───── Material to process
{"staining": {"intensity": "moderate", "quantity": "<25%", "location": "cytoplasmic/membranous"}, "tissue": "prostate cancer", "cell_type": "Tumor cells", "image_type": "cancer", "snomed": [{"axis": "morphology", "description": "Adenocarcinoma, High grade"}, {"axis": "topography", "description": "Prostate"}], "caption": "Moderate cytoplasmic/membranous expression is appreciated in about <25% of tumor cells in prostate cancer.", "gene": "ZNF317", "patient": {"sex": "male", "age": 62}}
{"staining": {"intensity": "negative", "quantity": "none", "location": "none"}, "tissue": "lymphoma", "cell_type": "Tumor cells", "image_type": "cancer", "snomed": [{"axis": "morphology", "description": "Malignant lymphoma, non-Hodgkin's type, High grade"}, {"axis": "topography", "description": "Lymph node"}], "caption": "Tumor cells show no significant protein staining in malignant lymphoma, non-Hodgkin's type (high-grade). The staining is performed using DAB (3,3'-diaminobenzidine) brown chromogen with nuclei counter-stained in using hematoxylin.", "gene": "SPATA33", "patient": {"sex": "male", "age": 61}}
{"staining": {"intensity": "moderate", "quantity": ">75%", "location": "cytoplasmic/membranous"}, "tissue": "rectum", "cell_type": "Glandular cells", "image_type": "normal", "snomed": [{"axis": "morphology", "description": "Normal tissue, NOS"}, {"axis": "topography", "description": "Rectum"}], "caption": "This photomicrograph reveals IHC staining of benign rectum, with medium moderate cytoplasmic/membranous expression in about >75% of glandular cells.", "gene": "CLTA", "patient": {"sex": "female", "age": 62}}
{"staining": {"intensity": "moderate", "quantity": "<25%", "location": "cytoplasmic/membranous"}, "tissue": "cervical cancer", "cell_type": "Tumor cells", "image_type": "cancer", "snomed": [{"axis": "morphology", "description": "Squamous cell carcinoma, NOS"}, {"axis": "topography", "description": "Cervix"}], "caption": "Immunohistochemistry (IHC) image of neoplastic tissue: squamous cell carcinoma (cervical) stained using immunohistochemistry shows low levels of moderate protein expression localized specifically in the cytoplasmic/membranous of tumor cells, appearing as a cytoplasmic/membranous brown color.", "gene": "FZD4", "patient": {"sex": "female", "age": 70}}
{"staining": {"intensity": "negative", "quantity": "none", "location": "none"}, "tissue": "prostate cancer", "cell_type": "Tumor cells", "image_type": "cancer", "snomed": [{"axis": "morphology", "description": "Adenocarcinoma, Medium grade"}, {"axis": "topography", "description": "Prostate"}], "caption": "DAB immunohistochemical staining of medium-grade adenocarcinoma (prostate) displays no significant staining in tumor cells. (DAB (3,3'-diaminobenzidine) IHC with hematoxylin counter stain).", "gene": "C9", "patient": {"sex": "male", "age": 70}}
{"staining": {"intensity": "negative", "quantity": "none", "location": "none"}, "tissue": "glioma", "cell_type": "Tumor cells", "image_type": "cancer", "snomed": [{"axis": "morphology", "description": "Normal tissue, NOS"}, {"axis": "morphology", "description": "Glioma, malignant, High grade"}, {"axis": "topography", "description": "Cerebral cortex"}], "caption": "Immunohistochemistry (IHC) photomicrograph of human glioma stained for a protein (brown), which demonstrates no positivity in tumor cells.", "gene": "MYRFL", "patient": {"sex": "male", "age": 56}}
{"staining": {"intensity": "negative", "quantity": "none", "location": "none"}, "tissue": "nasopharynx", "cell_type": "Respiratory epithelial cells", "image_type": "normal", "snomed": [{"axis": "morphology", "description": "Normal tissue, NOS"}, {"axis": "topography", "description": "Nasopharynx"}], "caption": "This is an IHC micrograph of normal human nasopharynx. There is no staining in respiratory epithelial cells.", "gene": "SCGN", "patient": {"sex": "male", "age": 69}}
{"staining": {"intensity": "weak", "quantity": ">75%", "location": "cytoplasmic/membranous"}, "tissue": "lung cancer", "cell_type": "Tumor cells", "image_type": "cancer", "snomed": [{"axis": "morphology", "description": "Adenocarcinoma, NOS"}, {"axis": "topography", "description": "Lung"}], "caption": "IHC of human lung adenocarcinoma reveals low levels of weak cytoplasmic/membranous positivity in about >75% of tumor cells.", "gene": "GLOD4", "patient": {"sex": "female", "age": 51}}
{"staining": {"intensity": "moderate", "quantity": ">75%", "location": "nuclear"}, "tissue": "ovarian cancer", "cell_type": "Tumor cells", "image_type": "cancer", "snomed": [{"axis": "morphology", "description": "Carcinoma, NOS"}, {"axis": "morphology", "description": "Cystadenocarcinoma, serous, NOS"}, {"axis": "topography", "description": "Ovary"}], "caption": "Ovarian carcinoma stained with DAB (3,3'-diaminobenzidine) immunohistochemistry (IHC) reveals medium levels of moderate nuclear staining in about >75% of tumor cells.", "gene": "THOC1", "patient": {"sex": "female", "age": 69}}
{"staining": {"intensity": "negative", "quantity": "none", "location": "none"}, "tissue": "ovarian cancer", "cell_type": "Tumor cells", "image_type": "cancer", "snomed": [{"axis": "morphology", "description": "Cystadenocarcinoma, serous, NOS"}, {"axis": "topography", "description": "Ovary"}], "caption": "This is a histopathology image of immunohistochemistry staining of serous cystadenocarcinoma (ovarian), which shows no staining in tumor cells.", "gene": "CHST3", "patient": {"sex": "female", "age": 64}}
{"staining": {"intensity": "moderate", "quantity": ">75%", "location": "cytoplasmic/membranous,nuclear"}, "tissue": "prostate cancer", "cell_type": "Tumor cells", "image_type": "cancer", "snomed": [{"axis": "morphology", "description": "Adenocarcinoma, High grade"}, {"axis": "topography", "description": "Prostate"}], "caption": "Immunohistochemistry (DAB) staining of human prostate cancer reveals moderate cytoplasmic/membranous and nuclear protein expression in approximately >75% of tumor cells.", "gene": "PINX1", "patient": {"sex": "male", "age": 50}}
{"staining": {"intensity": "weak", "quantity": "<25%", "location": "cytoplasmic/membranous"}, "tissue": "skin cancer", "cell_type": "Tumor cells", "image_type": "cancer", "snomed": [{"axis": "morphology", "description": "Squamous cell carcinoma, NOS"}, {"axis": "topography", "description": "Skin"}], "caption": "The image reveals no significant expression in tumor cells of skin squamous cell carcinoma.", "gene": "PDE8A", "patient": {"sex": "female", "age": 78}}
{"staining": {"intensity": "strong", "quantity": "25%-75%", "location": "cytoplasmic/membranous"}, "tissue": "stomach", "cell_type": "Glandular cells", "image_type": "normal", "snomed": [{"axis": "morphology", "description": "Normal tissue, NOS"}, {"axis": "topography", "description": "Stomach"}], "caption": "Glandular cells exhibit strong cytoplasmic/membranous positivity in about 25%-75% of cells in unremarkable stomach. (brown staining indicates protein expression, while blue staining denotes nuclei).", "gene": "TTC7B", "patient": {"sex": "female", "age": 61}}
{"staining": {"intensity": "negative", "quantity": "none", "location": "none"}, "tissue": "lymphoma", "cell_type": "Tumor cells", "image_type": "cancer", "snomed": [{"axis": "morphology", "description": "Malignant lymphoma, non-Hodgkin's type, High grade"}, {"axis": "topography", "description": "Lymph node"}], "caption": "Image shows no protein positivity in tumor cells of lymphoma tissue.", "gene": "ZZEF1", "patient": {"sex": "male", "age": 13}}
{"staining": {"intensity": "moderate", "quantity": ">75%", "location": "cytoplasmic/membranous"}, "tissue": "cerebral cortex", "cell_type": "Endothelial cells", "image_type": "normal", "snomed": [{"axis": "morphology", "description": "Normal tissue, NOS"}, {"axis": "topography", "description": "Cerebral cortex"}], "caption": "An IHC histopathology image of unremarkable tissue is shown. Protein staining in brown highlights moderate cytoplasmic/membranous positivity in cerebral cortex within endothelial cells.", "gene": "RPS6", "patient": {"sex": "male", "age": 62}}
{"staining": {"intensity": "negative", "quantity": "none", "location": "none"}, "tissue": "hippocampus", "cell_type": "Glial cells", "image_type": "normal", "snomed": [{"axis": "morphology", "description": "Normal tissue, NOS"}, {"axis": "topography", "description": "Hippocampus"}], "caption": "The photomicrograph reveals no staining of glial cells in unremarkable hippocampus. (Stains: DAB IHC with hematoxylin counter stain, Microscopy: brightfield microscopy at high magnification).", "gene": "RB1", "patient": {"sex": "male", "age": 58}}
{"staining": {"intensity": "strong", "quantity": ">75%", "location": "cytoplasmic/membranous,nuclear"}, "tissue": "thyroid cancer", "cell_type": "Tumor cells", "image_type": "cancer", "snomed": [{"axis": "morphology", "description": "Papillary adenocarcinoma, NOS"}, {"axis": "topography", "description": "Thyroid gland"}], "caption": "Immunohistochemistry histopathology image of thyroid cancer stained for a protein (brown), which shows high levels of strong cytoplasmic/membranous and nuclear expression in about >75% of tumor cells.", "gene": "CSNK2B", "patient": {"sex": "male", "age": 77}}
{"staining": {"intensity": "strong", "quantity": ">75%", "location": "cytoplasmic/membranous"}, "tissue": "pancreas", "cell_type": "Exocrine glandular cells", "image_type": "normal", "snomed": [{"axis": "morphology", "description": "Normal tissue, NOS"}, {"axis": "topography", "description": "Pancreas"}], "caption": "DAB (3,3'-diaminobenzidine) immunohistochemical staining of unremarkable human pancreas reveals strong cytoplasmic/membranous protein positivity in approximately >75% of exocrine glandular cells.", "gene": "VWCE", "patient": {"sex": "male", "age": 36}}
──────────
> **Task instructions**
In the data above, find the line that contains "(DAB) staining of" and the line that contains "shows no protein". Repeat exactly those lines and every line between them, and only those.

> **Response**
{"staining": {"intensity": "moderate", "quantity": ">75%", "location": "cytoplasmic/membranous,nuclear"}, "tissue": "prostate cancer", "cell_type": "Tumor cells", "image_type": "cancer", "snomed": [{"axis": "morphology", "description": "Adenocarcinoma, High grade"}, {"axis": "topography", "description": "Prostate"}], "caption": "Immunohistochemistry (DAB) staining of human prostate cancer reveals moderate cytoplasmic/membranous and nuclear protein expression in approximately >75% of tumor cells.", "gene": "PINX1", "patient": {"sex": "male", "age": 50}}
{"staining": {"intensity": "weak", "quantity": "<25%", "location": "cytoplasmic/membranous"}, "tissue": "skin cancer", "cell_type": "Tumor cells", "image_type": "cancer", "snomed": [{"axis": "morphology", "description": "Squamous cell carcinoma, NOS"}, {"axis": "topography", "description": "Skin"}], "caption": "The image reveals no significant expression in tumor cells of skin squamous cell carcinoma.", "gene": "PDE8A", "patient": {"sex": "female", "age": 78}}
{"staining": {"intensity": "strong", "quantity": "25%-75%", "location": "cytoplasmic/membranous"}, "tissue": "stomach", "cell_type": "Glandular cells", "image_type": "normal", "snomed": [{"axis": "morphology", "description": "Normal tissue, NOS"}, {"axis": "topography", "description": "Stomach"}], "caption": "Glandular cells exhibit strong cytoplasmic/membranous positivity in about 25%-75% of cells in unremarkable stomach. (brown staining indicates protein expression, while blue staining denotes nuclei).", "gene": "TTC7B", "patient": {"sex": "female", "age": 61}}
{"staining": {"intensity": "negative", "quantity": "none", "location": "none"}, "tissue": "lymphoma", "cell_type": "Tumor cells", "image_type": "cancer", "snomed": [{"axis": "morphology", "description": "Malignant lymphoma, non-Hodgkin's type, High grade"}, {"axis": "topography", "description": "Lymph node"}], "caption": "Image shows no protein positivity in tumor cells of lymphoma tissue.", "gene": "ZZEF1", "patient": {"sex": "male", "age": 13}}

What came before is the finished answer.